The Leadership Miles You Don’t Have to Run Alone
- Lisa Schaefer
- 3 days ago
- 3 min read
Runners sometimes talk about the loneliness of the long-distance runner.
When you're training for a long race, there are miles you simply have to run on your own. No one else can log them for you. The early mornings, the steady pacing, the quiet discipline — the work of preparing ultimately belongs to the person chasing the goal.
But if you’ve ever had a good training partner, you know something else too.
The miles feel different when someone is running beside you.
They don’t run the race for you.
They don’t remove the effort.
But the road feels a little lighter when someone else understands the journey.
Leadership can feel a lot like that.
As leaders, we carry questions and decisions that others don’t always see. Some things can’t be processed openly with staff. Boards bring their own perspectives and responsibilities. Friends and family may care deeply about you, but they don’t always live inside the professional world you're navigating every day.
Sometimes it’s the moment after a board meeting when a decision didn’t land the way you expected.
Sometimes it’s figuring out how to give difficult feedback to a team member who’s trying their best but falling short.
Sometimes it’s the quiet question sitting in the back of your mind: Is this just my organization…or is everyone dealing with this?
So the thinking — the weighing of options, the uncertainty, the responsibility — can end up sitting inside your own head longer than it should.
And if we’re honest, we often think this is just how it works.
That if you're the leader, you're supposed to figure it out yourself.

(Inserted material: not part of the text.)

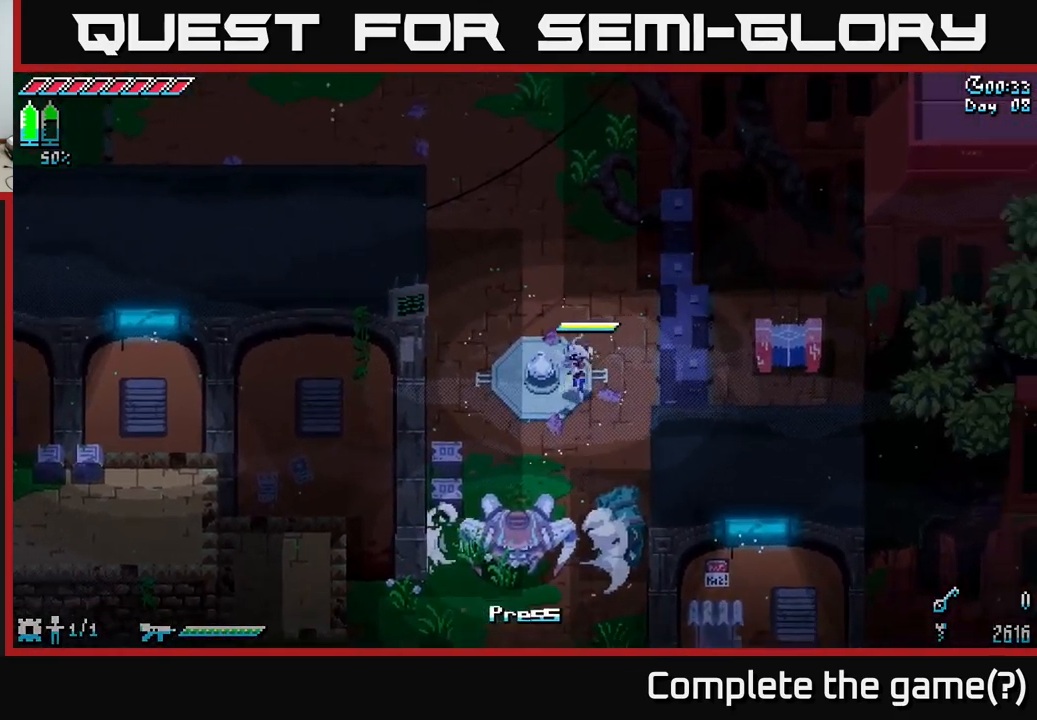
{"buttons": [], "left_stick": "center", "right_stick": "center", "events": [[167, "left_stick", "center"]]}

That needing a sounding board somehow means you're not strong enough or decisive enough.
But the best leaders I know don’t try to carry the whole road alone.

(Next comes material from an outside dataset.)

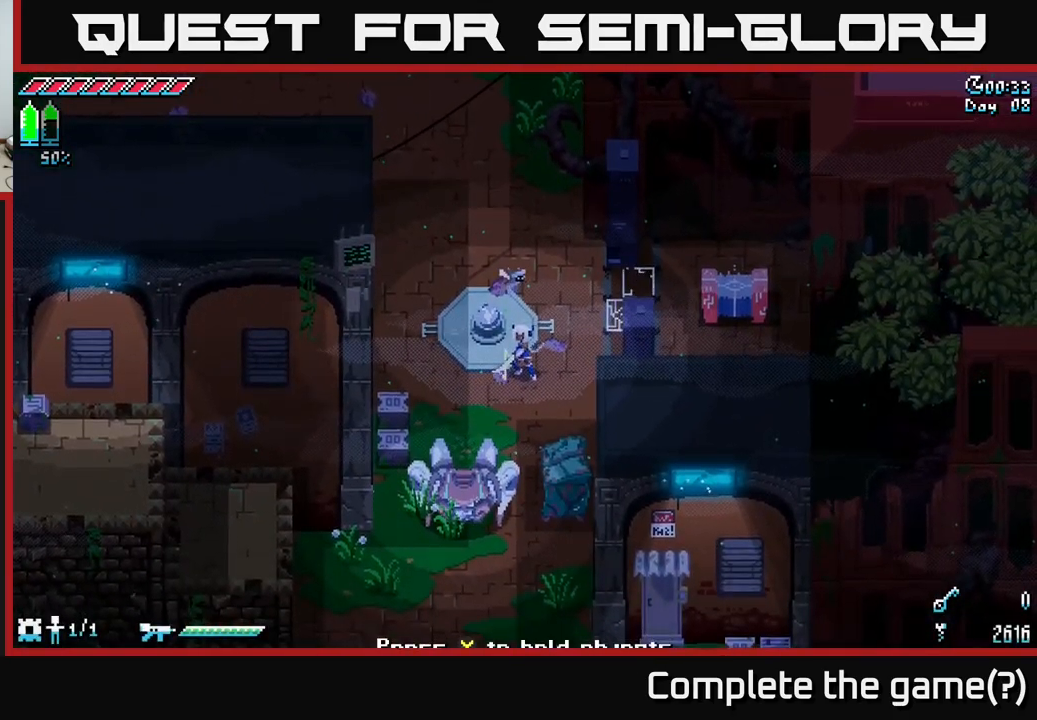
{"buttons": [], "left_stick": "center", "right_stick": "center", "events": []}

They build relationships with people they trust.
Peers who understand the job.
Mentors who have walked the path before them.
Colleagues who can offer perspective when things feel tangled.
When I run membership surveys for professional associations, one of the things that consistently rises to the top of the list is networking.
Not because people love name tags or conference coffee.
Because they value finding someone who truly understands the job.
A peer who has faced the same board dynamics.
Someone who has navigated the same kind of decision.
Someone who can listen, ask a good question, or simply say, “Yes — I’ve seen that too.”
But those running partners can take different forms.
They can be professional peers who understand the work itself.
They can be mentors who can offer perspective from experience.
They can simply be the people who provide the moral support that reminds you to keep going when the miles feel long.
The people who can say:
I see you.
I know what you’re carrying.
I’m here when you need me.
Last week, I wrote about how work often feels heavy when we focus only on the visible pieces — the projects, the tasks, the deadlines — while overlooking the invisible dynamics that actually hold things together.
The relationships.
The clarity.
The trust.
The support systems that exist between the bricks.
Peer relationships are part of that structure.
Sometimes the thing that makes work feel heavy isn’t the work itself.
It’s carrying every question alone.
A trusted peer doesn’t make decisions for you.
They don’t remove the responsibility of leadership.
But they offer something just as valuable: perspective.
They help you see patterns.
They help you think more clearly.
They remind you that the challenges you're facing aren’t unique to you.
If leadership sometimes feels like a long run, the question isn’t whether you’ll log some miles alone.
You will.
The real question is whether you’ve intentionally built the relationships that help carry you forward.
Because leadership may require some solo miles.
But it was never meant to be run entirely alone.
And the leaders who last the longest usually know one thing:
Some miles are easier when someone else is running beside you.